Your goal =
Answer these from the cable-cancellation text:
1. What monthly price did Cablevision offer when the first triple play promotion ran out?
2. What did the rep offer to add for free when Brian phoned to cancel the TV service?
3. How much of the $130 rate in last July's letter was for Internet service?

Source extract =
What's a bit ironic about this is that we never actually wanted to hook up that cord in the first place. As I wrote back in 2013, the only reason we ended up subscribed to a cable service is that we needed to drop our no-longer-reliable landline phone from Verizon, and we discovered that Cablevision would give us a better deal for a package that included TV, phone, and Internet service than it would for phone and Internet only. In fact, after a few tweaks to the original package deal, we ended up spending less for all three services than we used to pay for our Cablevision internet and Verizon landline separately.
Our original plan was to keep this "triple play" plan for one year until the promotion expired, and then drop the TV service. However, when the time came, Cablevision offered to roll us over into a different promotion that would cost $95 a month—still marginally less than it would cost to pay for phone and Internet service separately. It was more than we'd have paid by going back to Verizon—about $44 a month more, in fact—but we decided it was worth it for reliable service.
So, based on this experience, we assumed that when our second triple play promotion expired, Cablevision would come back to us with yet another deal to convince us to keep it. Well, as it turns out, not so much. Last July we received a letter informing us that our rate for all three services was about to jump to $130: $50 for the TV, $45 for Internet, and $35 for phone.
So, I contacted Cablevision via chat and asked to cancel the TV service, thereby triggering a series of Evasive Maneuvers:
- First they told me the TV service had already been canceled. When I pointed out that we'd just gotten a letter saying we were going to be billed $50 for it, they said, "Oh, sorry, wrong account."
- Then they told me that since the account was in Brian's name, he has to call them himself to cancel it. It's true that his name is on the bills, but they're sent to my e-mail address, and we are both registered users of the account...but no matter. If the account's in his name, he has to cancel it himself.
- So Brian called them up and asked to cancel the TV service. The rep countered by offering to throw in Showtime for free, "a $20 value." How this was supposed to make it a good deal for us to keep paying $50 a month for something we didn't want, I'm not sure...but Brian made the mistake of pausing to consider it, and then when he said, "No thanks, please cancel the service," she refused to let it go. She wanted to know why he wasn't taking such an obviously great deal. What was he saying? Didn't we want free Showtime? Why not? What kind of idiots would pass up an offer like that?
- After several attempts to deflect her questions with, "We're just not interested" and "We'd really rather cancel," Brian finally lost his cool and snapped, "Would you PLEASE just let me cancel the service?!?" at which point the rep said, "Well, there's no need to yell"—but she did what he asked. Which seems to imply that there actually was a need to yell, since it's the only thing that got her to cooperate.
- When Brian went to return the cable box to Cablevision, he asked the clerk there a question he forgot to ask over the phone: was there some way to have the account transferred to be in my name, so that in future, I could make any necessary changes to it? The clerk responded that the account was already in both of our names and there should be no reason I couldn't make changes to it...thereby confirming that Evasive Manuever #2 was an outright lie.

Rows =

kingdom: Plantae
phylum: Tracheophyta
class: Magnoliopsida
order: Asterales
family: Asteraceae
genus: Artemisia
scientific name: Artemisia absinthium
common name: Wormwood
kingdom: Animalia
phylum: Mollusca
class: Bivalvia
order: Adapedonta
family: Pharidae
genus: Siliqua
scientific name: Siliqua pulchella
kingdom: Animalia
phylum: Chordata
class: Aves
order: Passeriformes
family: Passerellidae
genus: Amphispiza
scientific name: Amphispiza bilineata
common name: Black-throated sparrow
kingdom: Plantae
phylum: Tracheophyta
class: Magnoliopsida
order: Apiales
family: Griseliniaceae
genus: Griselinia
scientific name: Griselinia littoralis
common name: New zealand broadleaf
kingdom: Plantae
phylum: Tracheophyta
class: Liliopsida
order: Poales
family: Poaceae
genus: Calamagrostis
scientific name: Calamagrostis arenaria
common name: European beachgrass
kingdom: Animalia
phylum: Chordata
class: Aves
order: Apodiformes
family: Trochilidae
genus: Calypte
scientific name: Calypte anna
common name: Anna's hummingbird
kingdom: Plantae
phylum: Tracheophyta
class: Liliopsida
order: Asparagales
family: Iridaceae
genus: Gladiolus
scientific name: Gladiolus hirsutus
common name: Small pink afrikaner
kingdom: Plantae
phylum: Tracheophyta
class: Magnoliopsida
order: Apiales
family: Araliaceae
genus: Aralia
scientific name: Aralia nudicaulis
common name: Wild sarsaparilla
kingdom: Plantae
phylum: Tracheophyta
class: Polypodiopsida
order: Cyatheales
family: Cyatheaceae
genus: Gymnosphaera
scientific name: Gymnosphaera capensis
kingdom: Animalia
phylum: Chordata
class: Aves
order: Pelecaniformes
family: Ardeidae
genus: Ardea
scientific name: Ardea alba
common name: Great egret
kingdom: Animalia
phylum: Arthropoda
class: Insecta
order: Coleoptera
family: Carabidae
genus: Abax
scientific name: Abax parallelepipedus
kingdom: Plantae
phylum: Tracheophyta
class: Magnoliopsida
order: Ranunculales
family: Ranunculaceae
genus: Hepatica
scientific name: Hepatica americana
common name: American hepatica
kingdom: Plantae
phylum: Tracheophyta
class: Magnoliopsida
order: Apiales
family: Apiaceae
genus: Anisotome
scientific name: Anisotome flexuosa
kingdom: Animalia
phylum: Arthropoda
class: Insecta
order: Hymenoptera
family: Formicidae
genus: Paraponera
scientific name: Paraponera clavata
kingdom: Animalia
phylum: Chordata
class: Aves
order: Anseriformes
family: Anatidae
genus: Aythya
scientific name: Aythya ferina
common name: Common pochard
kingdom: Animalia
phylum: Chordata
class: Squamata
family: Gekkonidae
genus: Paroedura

Exercise answer =
1. $95 a month
2. Showtime, described as "a $20 value"
3. $45